Então senti o toque quente do chicote nos ombros. Se tivesse pensado que antes o açoite

tinha sido usado com toda a força, ele teria nesse instante provado que eu estava errado.

– Pensou que tinha me enganado. Pensou que eu nunca iria saber que Tempero guardava

para o precioso bichinho de estimação dela um prato de gulodices, não foi? Mas eu sei tudo o

que se passa em Torre do Cervo. Não se iluda quanto a isso.

Compreendi então que estava falando dos restos de carne que eu tinha levado para

Ferreirinho.

– Essa comida não era para mim – protestei, e em vez de dizer isso, podia ter arrancado a

minha própria língua à dentada.

Os seus olhos brilharam friamente.

– Você tenta mentir para que seja poupado um pouco da dor que merece. Você nunca

dominará o Talento. Nunca será merecedor dele. Mas o rei me ordenou que tentasse te ensinar,

e assim tentarei. Apesar de você e da sua baixa linhagem.

Recebi, humilhado, os golpes que me deu. Ele ia me repreendendo à medida que dava cada

golpe, dizendo aos outros que as regras antigas contra ensinar o Talento a um bastardo tinham

sido criadas justamente para prevenir coisas como aquelas.

Depois disso, levantei-me, silencioso e humilhado, enquanto ele atravessava as fileiras,

dando alguns golpes aleatórios com o açoite a cada um dos meus companheiros, explicando

enquanto fazia isso que todos devíamos pagar pelas falhas de cada indivíduo. Não importava

que aquela declaração não fizesse nenhum sentido ou que o açoite golpeasse os outros

levemente em relação ao que Galeno tinha me infligido. Era a ideia de que todos estavam

pagando pela minha transgressão. Nunca me senti tão envergonhado na vida.

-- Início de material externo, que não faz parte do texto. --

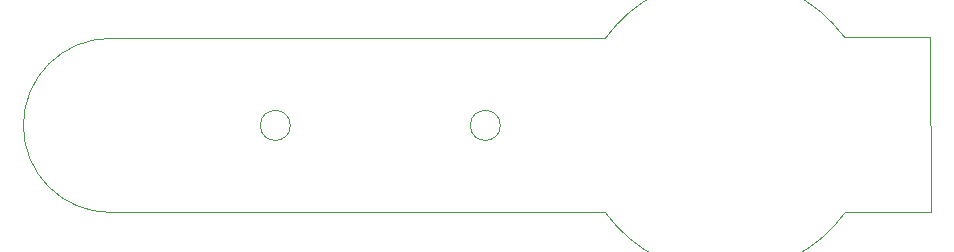
<source format=gm1>
%TF.GenerationSoftware,KiCad,Pcbnew,(6.0.7)*%
%TF.CreationDate,2022-09-23T14:32:50+02:00*%
%TF.ProjectId,LED torch,4c454420-746f-4726-9368-2e6b69636164,0.1*%
%TF.SameCoordinates,Original*%
%TF.FileFunction,Profile,NP*%
%FSLAX46Y46*%
G04 Gerber Fmt 4.6, Leading zero omitted, Abs format (unit mm)*
G04 Created by KiCad (PCBNEW (6.0.7)) date 2022-09-23 14:32:50*
%MOMM*%
%LPD*%
G01*
G04 APERTURE LIST*
%TA.AperFunction,Profile*%
%ADD10C,0.100000*%
%TD*%
G04 APERTURE END LIST*
D10*
X185031307Y-105152668D02*
X177800000Y-105156000D01*
X184983974Y-90290014D02*
X185031307Y-105152668D01*
X177710297Y-90301831D02*
X184983974Y-90290014D01*
X157480000Y-105156000D02*
G75*
G03*
X177800000Y-105156000I10160000J7366000D01*
G01*
X177710297Y-90301831D02*
G75*
G03*
X157480000Y-90424000I-10070297J-7488169D01*
G01*
X115570000Y-90424000D02*
G75*
G03*
X115570000Y-105156000I0J-7366000D01*
G01*
X115570000Y-105156000D02*
X157480000Y-105156000D01*
X115570000Y-90424000D02*
X157480000Y-90424000D01*
X148590000Y-97790000D02*
G75*
G03*
X148590000Y-97790000I-1270000J0D01*
G01*
X130810000Y-97790000D02*
G75*
G03*
X130810000Y-97790000I-1270000J0D01*
G01*
M02*

</source>
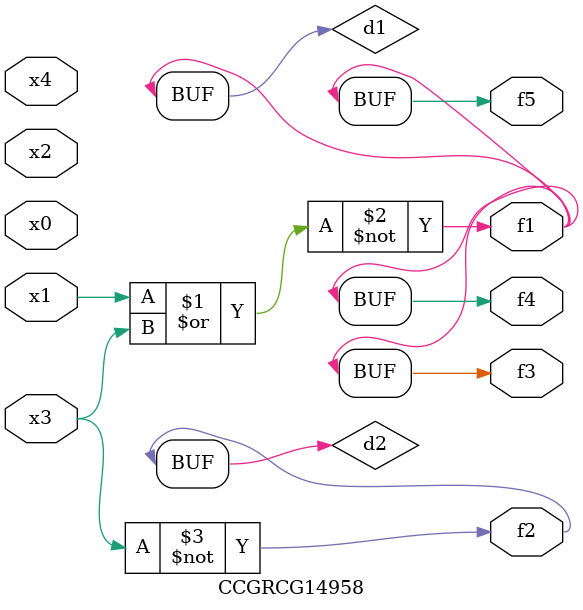
<source format=v>
module CCGRCG14958(
	input x0, x1, x2, x3, x4,
	output f1, f2, f3, f4, f5
);

	wire d1, d2;

	nor (d1, x1, x3);
	not (d2, x3);
	assign f1 = d1;
	assign f2 = d2;
	assign f3 = d1;
	assign f4 = d1;
	assign f5 = d1;
endmodule

</source>
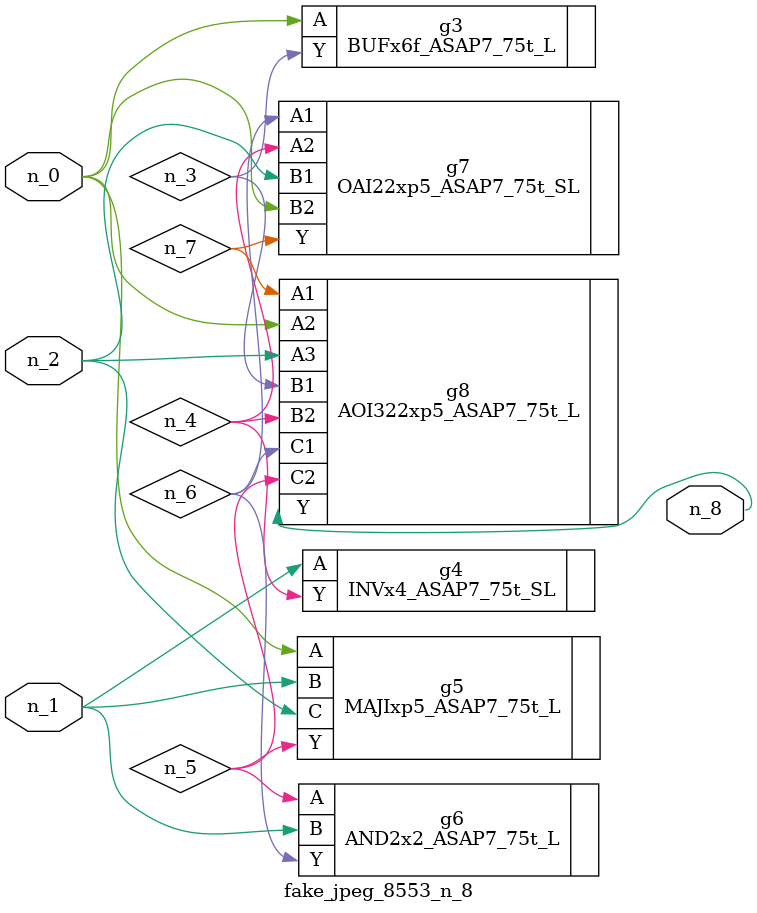
<source format=v>
module fake_jpeg_8553_n_8 (n_0, n_2, n_1, n_8);

input n_0;
input n_2;
input n_1;

output n_8;

wire n_3;
wire n_4;
wire n_6;
wire n_5;
wire n_7;

BUFx6f_ASAP7_75t_L g3 ( 
.A(n_0),
.Y(n_3)
);

INVx4_ASAP7_75t_SL g4 ( 
.A(n_1),
.Y(n_4)
);

MAJIxp5_ASAP7_75t_L g5 ( 
.A(n_0),
.B(n_1),
.C(n_2),
.Y(n_5)
);

AND2x2_ASAP7_75t_L g6 ( 
.A(n_5),
.B(n_1),
.Y(n_6)
);

OAI22xp5_ASAP7_75t_SL g7 ( 
.A1(n_6),
.A2(n_4),
.B1(n_2),
.B2(n_0),
.Y(n_7)
);

AOI322xp5_ASAP7_75t_L g8 ( 
.A1(n_7),
.A2(n_0),
.A3(n_2),
.B1(n_3),
.B2(n_4),
.C1(n_6),
.C2(n_5),
.Y(n_8)
);


endmodule
</source>
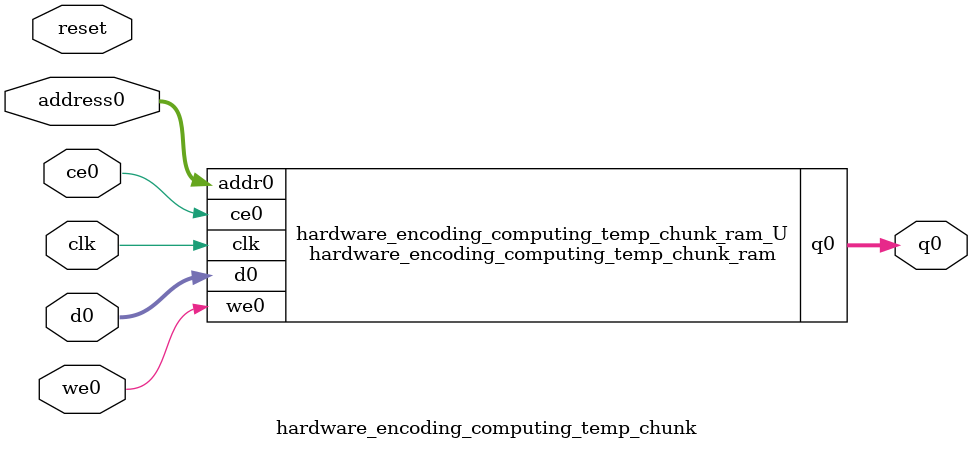
<source format=v>
`timescale 1 ns / 1 ps
module hardware_encoding_computing_temp_chunk_ram (addr0, ce0, d0, we0, q0,  clk);

parameter DWIDTH = 8;
parameter AWIDTH = 13;
parameter MEM_SIZE = 8192;

input[AWIDTH-1:0] addr0;
input ce0;
input[DWIDTH-1:0] d0;
input we0;
output reg[DWIDTH-1:0] q0;
input clk;

reg [DWIDTH-1:0] ram[0:MEM_SIZE-1];




always @(posedge clk)  
begin 
    if (ce0) begin
        if (we0) 
            ram[addr0] <= d0; 
        q0 <= ram[addr0];
    end
end


endmodule

`timescale 1 ns / 1 ps
module hardware_encoding_computing_temp_chunk(
    reset,
    clk,
    address0,
    ce0,
    we0,
    d0,
    q0);

parameter DataWidth = 32'd8;
parameter AddressRange = 32'd8192;
parameter AddressWidth = 32'd13;
input reset;
input clk;
input[AddressWidth - 1:0] address0;
input ce0;
input we0;
input[DataWidth - 1:0] d0;
output[DataWidth - 1:0] q0;



hardware_encoding_computing_temp_chunk_ram hardware_encoding_computing_temp_chunk_ram_U(
    .clk( clk ),
    .addr0( address0 ),
    .ce0( ce0 ),
    .we0( we0 ),
    .d0( d0 ),
    .q0( q0 ));

endmodule


</source>
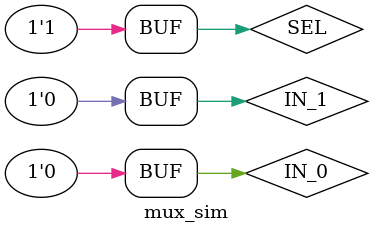
<source format=v>
`timescale 1ns / 1ps


module mux_sim();

    // inputs
    reg SEL;
    reg IN_0;
    reg IN_1;
    
    // outputs
    wire OUT;
    
    // dut
    mux_2_1 dut (
        .M_SEL(SEL),
        .M_IN_0(IN_0),
        .M_IN_1(IN_1),
        .M_OUT(OUT)
    );
    
    initial begin
        IN_0 <= 0;
        IN_1 <= 0;
        SEL <= 0;
        #100 IN_1 <= 1;
        #100 IN_0 <= 1;
        #100 IN_1 <= 0;
        #100 IN_0 <= 0;
        
        #300 SEL <= 1;
        #100 IN_1 <= 1;
        #100 IN_0 <= 1;
        #100 IN_1 <= 0;
        #100 IN_0 <= 0;
         
        
    end
    
endmodule

</source>
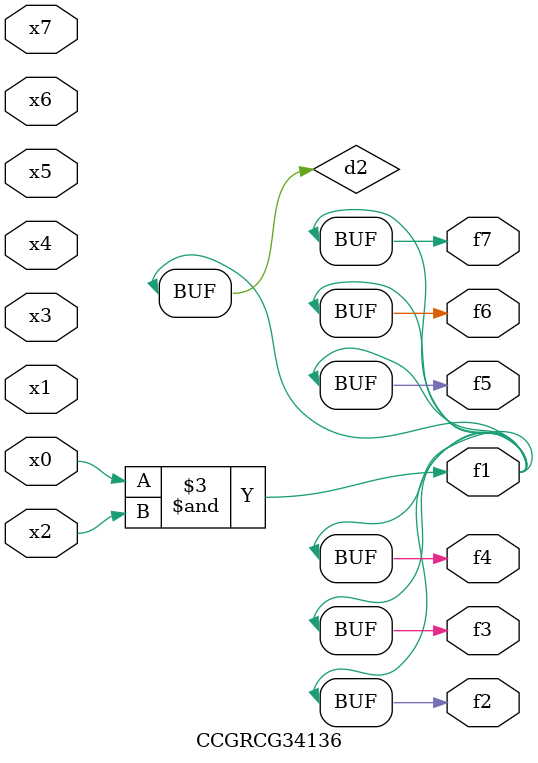
<source format=v>
module CCGRCG34136(
	input x0, x1, x2, x3, x4, x5, x6, x7,
	output f1, f2, f3, f4, f5, f6, f7
);

	wire d1, d2;

	nor (d1, x3, x6);
	and (d2, x0, x2);
	assign f1 = d2;
	assign f2 = d2;
	assign f3 = d2;
	assign f4 = d2;
	assign f5 = d2;
	assign f6 = d2;
	assign f7 = d2;
endmodule

</source>
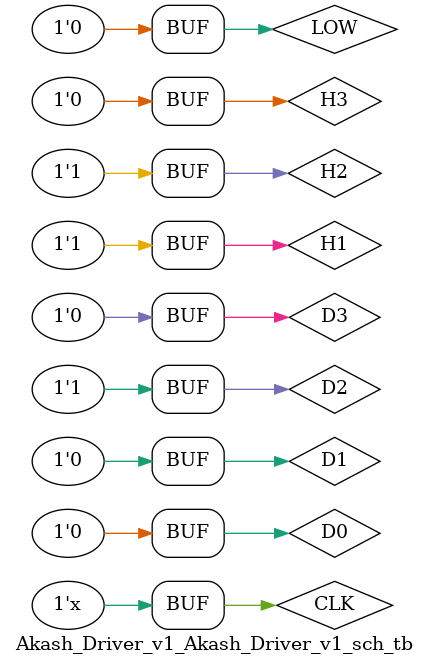
<source format=v>

`timescale 1ns / 1ps

module Akash_Driver_v1_Akash_Driver_v1_sch_tb();

// Inputs
   reg LOW;
   reg H3;
   reg H2;
   reg H1;
   reg D3;
   reg D2;
   reg D1;
   reg D0;
   reg CLK;

// Output
   wire A_OUT;
   wire AA_OUT;
   wire B_OUT;
   wire CC_OUT;
   wire C_OUT;
   wire BB_OUT;

// Bidirs

// Instantiate the UUT
   Akash_Driver_v1 UUT (
		.LOW(LOW), 
		.H3(H3), 
		.H2(H2), 
		.H1(H1), 
		.A_OUT(A_OUT), 
		.AA_OUT(AA_OUT), 
		.B_OUT(B_OUT), 
		.CC_OUT(CC_OUT), 
		.C_OUT(C_OUT), 
		.BB_OUT(BB_OUT), 
		.D3(D3), 
		.D2(D2), 
		.D1(D1), 
		.D0(D0), 
		.CLK(CLK)
   );
// Initialize Inputs
     initial begin
		LOW = 0;
		H3 = 0;
		H2 = 0;
		H1 = 0;
		D3 = 0;
		D2 = 1;
		D1 = 0;
		D0 = 0;
		CLK = 1;
   end
	always begin
	#10;
	CLK=~CLK;
	end
	always begin
	H1=1;
	#2000;
	H1=0;
	#3000;
	H1=1;
	#1000;	
	end
	always begin
	H2=0;
	#3000;
	H2=1;
	#3000;
	end
	always begin
	H3=0;
	#1000;
	H3=1;
	#3000;
	H3=0;
	#2000;
	end
endmodule

</source>
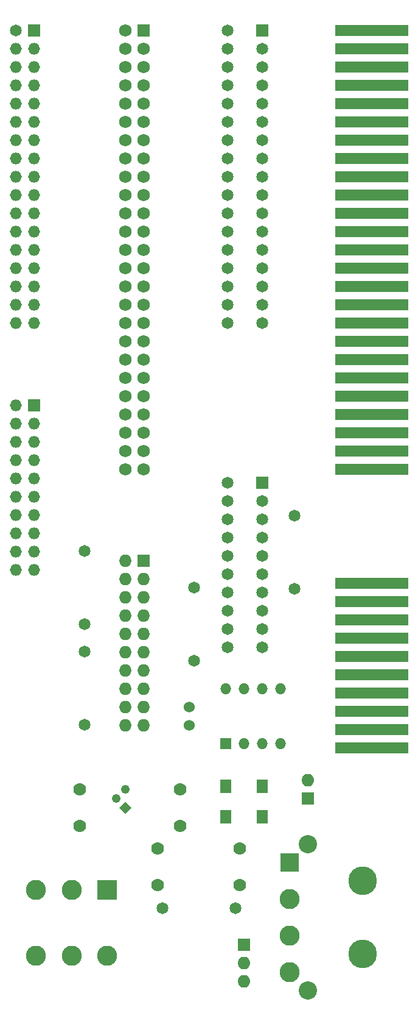
<source format=gts>
G04 #@! TF.FileFunction,Soldermask,Top*
%FSLAX46Y46*%
G04 Gerber Fmt 4.6, Leading zero omitted, Abs format (unit mm)*
G04 Created by KiCad (PCBNEW (after 2015-mar-04 BZR unknown)-product) date Sun 18 Mar 2018 09:27:42 PM EDT*
%MOMM*%
G01*
G04 APERTURE LIST*
%ADD10C,0.020000*%
%ADD11R,1.778000X1.778000*%
%ADD12O,1.778000X1.778000*%
%ADD13R,1.651000X1.651000*%
%ADD14C,1.651000*%
%ADD15C,1.219200*%
%ADD16R,2.794000X2.794000*%
%ADD17C,2.794000*%
%ADD18R,10.160000X1.524000*%
%ADD19C,1.778000*%
%ADD20R,2.540000X2.540000*%
%ADD21C,3.987800*%
%ADD22C,2.540000*%
%ADD23C,1.524000*%
%ADD24O,1.651000X1.651000*%
%ADD25R,1.727200X1.727200*%
%ADD26C,1.727200*%
%ADD27R,1.524000X1.524000*%
%ADD28O,1.524000X1.524000*%
%ADD29O,1.727200X1.727200*%
%ADD30R,1.550000X1.950000*%
G04 APERTURE END LIST*
D10*
D11*
X107950000Y-157480000D03*
D12*
X107950000Y-160020000D03*
X107950000Y-162560000D03*
D11*
X116840000Y-137160000D03*
D12*
X116840000Y-134620000D03*
D13*
X110490000Y-30480000D03*
D14*
X105638600Y-30480000D03*
X110490000Y-33020000D03*
X105638600Y-33020000D03*
X110490000Y-35560000D03*
X105638600Y-35560000D03*
X110490000Y-38100000D03*
X105638600Y-38100000D03*
X110490000Y-40640000D03*
X105638600Y-40640000D03*
X110490000Y-43180000D03*
X105638600Y-43180000D03*
X110490000Y-45720000D03*
X105638600Y-45720000D03*
X110490000Y-48260000D03*
X105638600Y-48260000D03*
X110490000Y-50800000D03*
X105638600Y-50800000D03*
X110490000Y-53340000D03*
X105638600Y-53340000D03*
X110490000Y-55880000D03*
X105638600Y-55880000D03*
X110490000Y-58420000D03*
X105638600Y-58420000D03*
X110490000Y-60960000D03*
X105638600Y-60960000D03*
X110490000Y-63500000D03*
X105638600Y-63500000D03*
X110490000Y-66040000D03*
X105638600Y-66040000D03*
X110490000Y-68580000D03*
X105638600Y-68580000D03*
X110490000Y-71120000D03*
X105638600Y-71120000D03*
D13*
X110490000Y-93345000D03*
D14*
X105638600Y-93345000D03*
X110490000Y-95885000D03*
X105638600Y-95885000D03*
X110490000Y-98425000D03*
X105638600Y-98425000D03*
X110490000Y-100965000D03*
X105638600Y-100965000D03*
X110490000Y-103505000D03*
X105638600Y-103505000D03*
X110490000Y-106045000D03*
X105638600Y-106045000D03*
X110490000Y-108585000D03*
X105638600Y-108585000D03*
X110490000Y-111125000D03*
X105638600Y-111125000D03*
X110490000Y-113665000D03*
X105638600Y-113665000D03*
X110490000Y-116205000D03*
X105638600Y-116205000D03*
D15*
X90170000Y-137160000D03*
X91440000Y-135890000D03*
D10*
G36*
X92302105Y-138430000D02*
X91440000Y-139292105D01*
X90577895Y-138430000D01*
X91440000Y-137567895D01*
X92302105Y-138430000D01*
X92302105Y-138430000D01*
G37*
D16*
X88900000Y-149860000D03*
D17*
X88900000Y-159004000D03*
X83947000Y-149860000D03*
X83947000Y-159004000D03*
X78994000Y-149860000D03*
X78994000Y-159004000D03*
D18*
X125730000Y-30480000D03*
X125730000Y-33020000D03*
X125730000Y-35560000D03*
X125730000Y-38100000D03*
X125730000Y-40640000D03*
X125730000Y-43180000D03*
X125730000Y-45720000D03*
X125730000Y-48260000D03*
X125730000Y-50800000D03*
X125730000Y-53340000D03*
X125730000Y-55880000D03*
X125730000Y-58420000D03*
X125730000Y-60960000D03*
X125730000Y-63500000D03*
X125730000Y-66040000D03*
X125730000Y-68580000D03*
X125730000Y-71120000D03*
X125730000Y-73660000D03*
X125730000Y-76200000D03*
X125730000Y-78740000D03*
X125730000Y-81280000D03*
X125730000Y-83820000D03*
X125730000Y-86360000D03*
X125730000Y-88900000D03*
X125730000Y-91440000D03*
D19*
X95885000Y-144145000D03*
X95885000Y-149225000D03*
X107315000Y-149225000D03*
X107315000Y-144145000D03*
D18*
X125730000Y-107314600D03*
X125730000Y-109854600D03*
X125730000Y-112394600D03*
X125730000Y-114934600D03*
X125730000Y-117474600D03*
X125730000Y-120014600D03*
X125730000Y-122554600D03*
X125730000Y-125094600D03*
X125730000Y-127634600D03*
X125730000Y-130174600D03*
D20*
X114300000Y-146050000D03*
D17*
X114300000Y-151130000D03*
X114300000Y-156210000D03*
X114300000Y-161290000D03*
D21*
X124460000Y-158750000D03*
X124460000Y-148590000D03*
D22*
X116840000Y-163830000D03*
X116840000Y-143510000D03*
D23*
X100330000Y-127000000D03*
X100330000Y-124460000D03*
D13*
X78740000Y-82550000D03*
D24*
X76200000Y-82550000D03*
X78740000Y-85090000D03*
X76200000Y-85090000D03*
X78740000Y-87630000D03*
X76200000Y-87630000D03*
X78740000Y-90170000D03*
X76200000Y-90170000D03*
X78740000Y-92710000D03*
X76200000Y-92710000D03*
X78740000Y-95250000D03*
X76200000Y-95250000D03*
X78740000Y-97790000D03*
X76200000Y-97790000D03*
X78740000Y-100330000D03*
X76200000Y-100330000D03*
X78740000Y-102870000D03*
X76200000Y-102870000D03*
X78740000Y-105410000D03*
X76200000Y-105410000D03*
D25*
X93980000Y-30480000D03*
D26*
X91440000Y-30480000D03*
X93980000Y-33020000D03*
X91440000Y-33020000D03*
X93980000Y-35560000D03*
X91440000Y-35560000D03*
X93980000Y-38100000D03*
X91440000Y-38100000D03*
X93980000Y-40640000D03*
X91440000Y-40640000D03*
X93980000Y-43180000D03*
X91440000Y-43180000D03*
X93980000Y-45720000D03*
X91440000Y-45720000D03*
X93980000Y-48260000D03*
X91440000Y-48260000D03*
X93980000Y-50800000D03*
X91440000Y-50800000D03*
X93980000Y-53340000D03*
X91440000Y-53340000D03*
X93980000Y-55880000D03*
X91440000Y-55880000D03*
X93980000Y-58420000D03*
X91440000Y-58420000D03*
X93980000Y-60960000D03*
X91440000Y-60960000D03*
X93980000Y-63500000D03*
X91440000Y-63500000D03*
X93980000Y-66040000D03*
X91440000Y-66040000D03*
X93980000Y-68580000D03*
X91440000Y-68580000D03*
X93980000Y-71120000D03*
X91440000Y-71120000D03*
X93980000Y-73660000D03*
X91440000Y-73660000D03*
X93980000Y-76200000D03*
X91440000Y-76200000D03*
X93980000Y-78740000D03*
X91440000Y-78740000D03*
X93980000Y-81280000D03*
X91440000Y-81280000D03*
X93980000Y-83820000D03*
X91440000Y-83820000D03*
X93980000Y-86360000D03*
X91440000Y-86360000D03*
X93980000Y-88900000D03*
X91440000Y-88900000D03*
X93980000Y-91440000D03*
X91440000Y-91440000D03*
D13*
X78740000Y-30480000D03*
D14*
X76200000Y-30480000D03*
D24*
X78740000Y-33020000D03*
X76200000Y-33020000D03*
X78740000Y-35560000D03*
X76200000Y-35560000D03*
X78740000Y-38100000D03*
X76200000Y-38100000D03*
X78740000Y-40640000D03*
X76200000Y-40640000D03*
X78740000Y-43180000D03*
X76200000Y-43180000D03*
X78740000Y-45720000D03*
X76200000Y-45720000D03*
X78740000Y-48260000D03*
X76200000Y-48260000D03*
X78740000Y-50800000D03*
X76200000Y-50800000D03*
X78740000Y-53340000D03*
X76200000Y-53340000D03*
X78740000Y-55880000D03*
X76200000Y-55880000D03*
X78740000Y-58420000D03*
X76200000Y-58420000D03*
X78740000Y-60960000D03*
X76200000Y-60960000D03*
X78740000Y-63500000D03*
X76200000Y-63500000D03*
X78740000Y-66040000D03*
X76200000Y-66040000D03*
X78740000Y-68580000D03*
X76200000Y-68580000D03*
X78740000Y-71120000D03*
X76200000Y-71120000D03*
D27*
X105410000Y-129540000D03*
D28*
X113030000Y-121920000D03*
X107950000Y-129540000D03*
X110490000Y-121920000D03*
X110490000Y-129540000D03*
X107950000Y-121920000D03*
X113030000Y-129540000D03*
X105410000Y-121920000D03*
D19*
X85090000Y-140970000D03*
X85090000Y-135890000D03*
X99060000Y-135890000D03*
X99060000Y-140970000D03*
D25*
X93980000Y-104140000D03*
D29*
X91440000Y-104140000D03*
X93980000Y-106680000D03*
X91440000Y-106680000D03*
X93980000Y-109220000D03*
X91440000Y-109220000D03*
X93980000Y-111760000D03*
X91440000Y-111760000D03*
X93980000Y-114300000D03*
X91440000Y-114300000D03*
X93980000Y-116840000D03*
X91440000Y-116840000D03*
X93980000Y-119380000D03*
X91440000Y-119380000D03*
X93980000Y-121920000D03*
X91440000Y-121920000D03*
X93980000Y-124460000D03*
X91440000Y-124460000D03*
X93980000Y-127000000D03*
X91440000Y-127000000D03*
D30*
X105410000Y-139700000D03*
X105410000Y-135500000D03*
X110490000Y-139700000D03*
X110490000Y-135500000D03*
D14*
X114935000Y-97868740D03*
X114935000Y-108028740D03*
X100965000Y-118031260D03*
X100965000Y-107871260D03*
X85725000Y-126921260D03*
X85725000Y-116761260D03*
X85725000Y-112951260D03*
X85725000Y-102791260D03*
X96598740Y-152400000D03*
X106758740Y-152400000D03*
M02*

</source>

E então nos mandou embora, rumo a outra triste refeição, semelhante à do dia anterior.

Desta vez, ninguém falou nas escadas ou durante a refeição. Em seguida, subi diretamente para

o quarto.

Carne em breve, prometi ao cãozinho esfomeado que esperava por mim. Apesar das costas

e músculos doloridos, eu me forcei a limpar o quarto, esfregando os dejetos de Ferreirinho e

indo buscar juncos frescos para espalhar pela cama dele. Ferreirinho estava um pouco amuado

depois de ser deixado sozinho o dia inteiro, e fiquei preocupado quando percebi que não tinha

ideia de quanto tempo esse treino desgraçado duraria.

Esperei até tarde, quando todas as pessoas já estivessem nas suas camas, antes de me

aventurar a sair do quarto para ir buscar comida para ele. Aterrorizava-me a ideia de poder

ser descoberto por Galeno, mas que outras opções eu tinha? Estava na metade da segunda

escadaria quando vi uma vela solitária tremeluzente vindo na minha direção. Encolhi-me

contra a parede, certo de que era Galeno. Mas foi o Bobo que veio em minha direção, tão

branco e pálido quanto a vela de cera que trazia. Na outra mão trazia uma cesta de comida

com uma jarra de água se equilibrando em cima dela. Silenciosamente, ele fez um sinal para

que eu voltasse ao quarto.

Uma vez dentro do quarto, com a porta fechada, ele se virou para mim.